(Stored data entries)
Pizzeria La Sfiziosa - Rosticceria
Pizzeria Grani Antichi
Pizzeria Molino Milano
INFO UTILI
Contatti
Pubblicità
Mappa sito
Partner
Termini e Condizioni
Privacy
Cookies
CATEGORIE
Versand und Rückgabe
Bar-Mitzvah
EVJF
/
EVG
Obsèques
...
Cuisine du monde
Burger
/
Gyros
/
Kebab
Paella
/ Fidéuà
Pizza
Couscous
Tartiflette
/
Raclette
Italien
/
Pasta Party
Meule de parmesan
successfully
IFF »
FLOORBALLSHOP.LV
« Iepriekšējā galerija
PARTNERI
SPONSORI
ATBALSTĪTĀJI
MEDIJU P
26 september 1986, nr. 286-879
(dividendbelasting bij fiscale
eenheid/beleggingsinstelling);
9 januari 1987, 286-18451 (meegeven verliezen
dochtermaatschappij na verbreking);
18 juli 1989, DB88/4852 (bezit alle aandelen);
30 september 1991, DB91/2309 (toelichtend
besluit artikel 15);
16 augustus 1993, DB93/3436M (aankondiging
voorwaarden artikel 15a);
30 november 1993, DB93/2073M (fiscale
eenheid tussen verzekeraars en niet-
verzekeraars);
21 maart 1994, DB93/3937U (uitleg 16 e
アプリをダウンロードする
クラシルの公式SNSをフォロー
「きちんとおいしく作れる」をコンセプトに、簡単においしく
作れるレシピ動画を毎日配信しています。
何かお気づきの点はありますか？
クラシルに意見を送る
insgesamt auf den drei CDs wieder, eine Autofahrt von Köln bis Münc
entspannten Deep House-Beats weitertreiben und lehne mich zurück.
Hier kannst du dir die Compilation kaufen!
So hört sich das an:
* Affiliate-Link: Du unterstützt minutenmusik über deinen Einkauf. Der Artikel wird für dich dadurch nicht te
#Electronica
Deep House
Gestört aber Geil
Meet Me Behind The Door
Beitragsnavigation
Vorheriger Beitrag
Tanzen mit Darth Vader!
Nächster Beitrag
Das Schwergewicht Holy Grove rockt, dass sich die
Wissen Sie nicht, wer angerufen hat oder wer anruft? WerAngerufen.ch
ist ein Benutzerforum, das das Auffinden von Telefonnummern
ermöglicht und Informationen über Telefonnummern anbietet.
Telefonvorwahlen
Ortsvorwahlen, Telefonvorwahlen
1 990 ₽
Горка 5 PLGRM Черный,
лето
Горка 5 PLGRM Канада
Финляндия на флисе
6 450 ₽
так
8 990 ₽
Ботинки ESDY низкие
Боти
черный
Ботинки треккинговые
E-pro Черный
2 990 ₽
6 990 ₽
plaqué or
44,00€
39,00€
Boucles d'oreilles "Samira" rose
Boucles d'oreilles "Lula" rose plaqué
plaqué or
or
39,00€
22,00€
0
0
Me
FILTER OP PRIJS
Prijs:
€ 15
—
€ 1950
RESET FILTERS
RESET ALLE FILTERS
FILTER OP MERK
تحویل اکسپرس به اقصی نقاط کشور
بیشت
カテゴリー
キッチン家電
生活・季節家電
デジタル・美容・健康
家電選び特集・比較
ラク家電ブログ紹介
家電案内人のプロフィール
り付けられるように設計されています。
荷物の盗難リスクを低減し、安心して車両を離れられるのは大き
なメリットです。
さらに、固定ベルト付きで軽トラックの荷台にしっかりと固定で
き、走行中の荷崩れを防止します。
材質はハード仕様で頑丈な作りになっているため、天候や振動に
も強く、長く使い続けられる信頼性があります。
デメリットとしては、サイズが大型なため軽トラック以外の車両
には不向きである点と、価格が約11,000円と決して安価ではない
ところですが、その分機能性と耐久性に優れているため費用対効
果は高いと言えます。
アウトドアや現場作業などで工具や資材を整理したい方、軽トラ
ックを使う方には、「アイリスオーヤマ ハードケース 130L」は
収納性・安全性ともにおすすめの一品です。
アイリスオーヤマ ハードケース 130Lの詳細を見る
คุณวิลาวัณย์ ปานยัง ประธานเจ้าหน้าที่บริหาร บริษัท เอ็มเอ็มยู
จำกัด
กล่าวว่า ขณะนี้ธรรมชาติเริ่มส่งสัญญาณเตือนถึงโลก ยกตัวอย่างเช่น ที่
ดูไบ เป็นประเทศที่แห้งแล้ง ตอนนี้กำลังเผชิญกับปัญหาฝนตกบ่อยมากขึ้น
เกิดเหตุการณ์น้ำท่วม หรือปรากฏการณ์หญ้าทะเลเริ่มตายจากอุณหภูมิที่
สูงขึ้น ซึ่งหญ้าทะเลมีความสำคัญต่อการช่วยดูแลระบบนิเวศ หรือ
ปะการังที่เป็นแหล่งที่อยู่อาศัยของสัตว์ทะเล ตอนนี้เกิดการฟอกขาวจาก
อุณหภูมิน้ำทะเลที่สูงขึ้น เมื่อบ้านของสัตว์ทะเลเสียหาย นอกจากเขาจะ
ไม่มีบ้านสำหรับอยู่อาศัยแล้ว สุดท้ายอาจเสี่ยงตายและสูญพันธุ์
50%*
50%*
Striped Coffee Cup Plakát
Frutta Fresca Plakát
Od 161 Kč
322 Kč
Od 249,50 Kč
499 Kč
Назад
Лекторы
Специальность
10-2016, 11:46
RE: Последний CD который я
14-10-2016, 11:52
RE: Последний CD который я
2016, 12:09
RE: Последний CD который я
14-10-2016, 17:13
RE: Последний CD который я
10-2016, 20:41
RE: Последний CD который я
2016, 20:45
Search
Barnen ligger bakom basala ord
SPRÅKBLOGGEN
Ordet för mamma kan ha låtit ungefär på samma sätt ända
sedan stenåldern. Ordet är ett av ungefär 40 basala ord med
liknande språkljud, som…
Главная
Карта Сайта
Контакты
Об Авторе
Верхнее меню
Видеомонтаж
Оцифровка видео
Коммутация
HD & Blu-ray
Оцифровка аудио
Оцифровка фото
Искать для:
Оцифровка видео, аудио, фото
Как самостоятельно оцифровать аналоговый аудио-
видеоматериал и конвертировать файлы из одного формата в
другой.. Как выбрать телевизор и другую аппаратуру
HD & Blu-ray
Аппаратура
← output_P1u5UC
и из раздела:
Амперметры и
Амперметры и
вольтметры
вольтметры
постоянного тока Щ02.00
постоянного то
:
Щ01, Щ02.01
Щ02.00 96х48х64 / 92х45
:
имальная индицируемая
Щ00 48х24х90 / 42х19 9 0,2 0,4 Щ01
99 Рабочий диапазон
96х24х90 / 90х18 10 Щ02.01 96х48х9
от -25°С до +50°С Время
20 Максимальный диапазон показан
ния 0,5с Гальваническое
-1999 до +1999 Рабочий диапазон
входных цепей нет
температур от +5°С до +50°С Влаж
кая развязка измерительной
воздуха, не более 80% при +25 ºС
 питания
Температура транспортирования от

→ **Work task**:
What are the lines, exactly as written above, from the line with "ATBALSTĪTĀJI" to the line with "30 september 1991, DB91/2309 (toelichtend", both included? Output only those.

→ **Result**:
ATBALSTĪTĀJI
MEDIJU P
26 september 1986, nr. 286-879
(dividendbelasting bij fiscale
eenheid/beleggingsinstelling);
9 januari 1987, 286-18451 (meegeven verliezen
dochtermaatschappij na verbreking);
18 juli 1989, DB88/4852 (bezit alle aandelen);
30 september 1991, DB91/2309 (toelichtend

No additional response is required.